To summarize, occupational vibration would make neuropathy worse, while whole-body vibration wouldn’t. What is even more, according to scientific findings, WBVT has been found helpful for alleviating the symptoms of neuropathy, as indicated by this case study. Just make sure to adjust the setting accordingly and stay within the recommended session durations.

Does whole body vibration therapy help neuropathy?

Neuropathy, commonly referred to as peripheral neuropathy, is a pathological condition that affects the peripheral nervous system. The peripheral nervous system is the body’s network of nerves that are located outside the brain and spinal cord, both of which together form the central nervous system.

Neuropathy is typically characterized by tingling sensations, numbness, muscle fatigue, and pain in the impacted area. Most often, the disease starts at the extremities like hands and feet, but could also affect other parts of your body. Sufferers often find it difficult to maintain a normal body balance, walk, or go up and down the stairs.

One of the leading causes of neuropathy in the USA is diabetes, even though other developmental factors also exist. Depending on the stage and severity of the disease, some forms are treatable, while other forms allow only for controlling the symptoms and managing further damage of the nerves.

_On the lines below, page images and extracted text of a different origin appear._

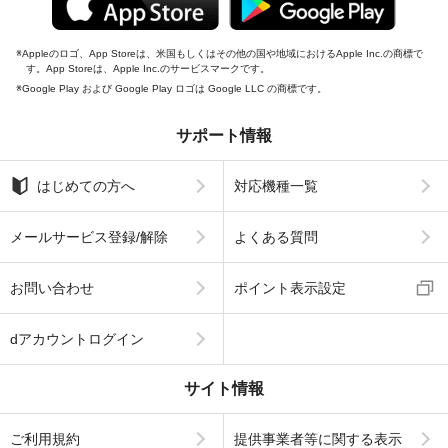
Appleのロゴ、App Storeは、米国もしくはその他の国や地域におけるApple Inc.の商標で
す。App Storeは、Apple Inc.のサービスマークです。
Google Play および Google Play ロゴは Google LLC の商標です。
サポート情報
はじめての方へ
対応機種一覧
メールサービス登録/解除
よくある質問
お問い合わせ
ポイント表示設定
dアカウントログイン
サイト情報
ご利用規約
提供事業者等に関する表示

Whole body vibration therapy has been found useful in both cases, especially when it comes to reducing the symptoms and preventing further progression of the neuropathic condition. The regular use of the vibrating platform has been associated with:

  • Stimulated muscle strength
  • Better postural control
  • Improved body balance
  • Increased sensations in the limbs
  • Reduced pain

Does exercise help nerve regeneration?

It has been estimated that about 20 million people in the United States live with some form of neuropathy. The majority of the treatment options usually focus on alleviating the pain and addressing the underlying causes of the illness. One of the available interventions that have been proven helpful in that direction is physical activity. Scientific evidence suggests that exercise can preserve the body’s nerve function and even promote further nerve regeneration.

Whole body vibration therapy

Among the 3 main forms of physical activity that have been found ideal for people suffering from neuropathy are stretching, balance, and aerobics. These types of exercise increase the blood flow to tissues, promote flexibility, boost energy levels, and activate the nerves signaling pathways. In that line of words, whole body vibration therapy has been shown to cover all of the above-mentioned 3 forms of exercise.

Final words

Neurological disorders, such as neuropathy, can be extremely complex medical conditions, both to diagnose and treat. Luckily, scientists keep coming up with new and better ways for addressing these illnesses that are safe alternatives to simply medicating the symptoms. These approaches are designed to rebuild and rejuvenate the damaged nerves and to improve their functionality.

One of the latest additions in that direction is whole body vibration. So far the exercise has been implemented in numerous scenarios related to our health and has revealed some truly impressive results. Stronger muscles, denser bones, improved blood circulation, faster physical recovery, and reduced body weight, are just some of them.

More recently, the activity has been tested in another medical setting that deals with neurological disorders. The outcomes have been pretty intriguing, placing the vibration exercise among the most useful methods for managing neurological conditions, including peripheral neuropathy, dementia, and multiple sclerosis, among others.

References (in order of appearance)

Jamal, A., Ahmad, I., Ahamed, N., Azharuddin, M., Alam, F., & Hussain, M. E. (2019). Whole body vibration showed a beneficial effect on pain, balance measures, and quality of life in painful diabetic peripheral neuropathy: a randomized controlled trial. Journal of diabetes and metabolic disorders, 19(1), 61–69.

Cardinale, M., & Wakeling, J. (2005). Whole body vibration exercise: are vibrations good for you?. British journal of sports medicine, 39(9), 585–589.

Hong, J. Whole Body Vibration Therapy for Diabetic Peripheral Neuropathic Pain. Health Sci. J. 2011, 5, 66.